(Saved data entries)
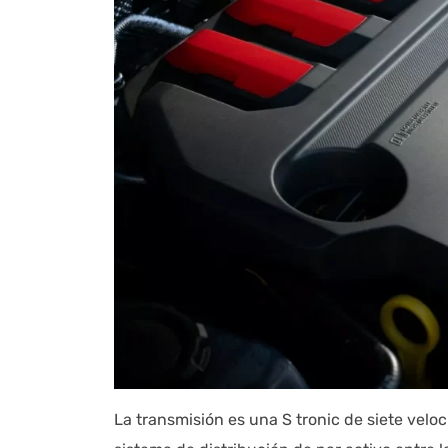
La transmisión es una S tronic de siete vel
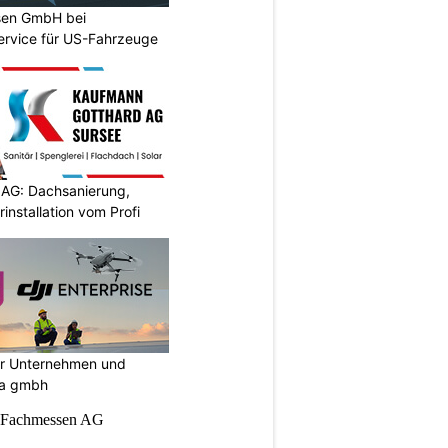
sen GmbH bei
ervice für US-Fahrzeuge
AG: Dachsanierung,
installation vom Profi
ür Unternehmen und
ia gmbh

What this task involves: Above are records to transcribe exactly; leave their pictures out.

Result:
La transmisión es una S tronic de siete vel
sen GmbH bei
ervice für US-Fahrzeuge
AG: Dachsanierung,
installation vom Profi
ür Unternehmen und
ia gmbh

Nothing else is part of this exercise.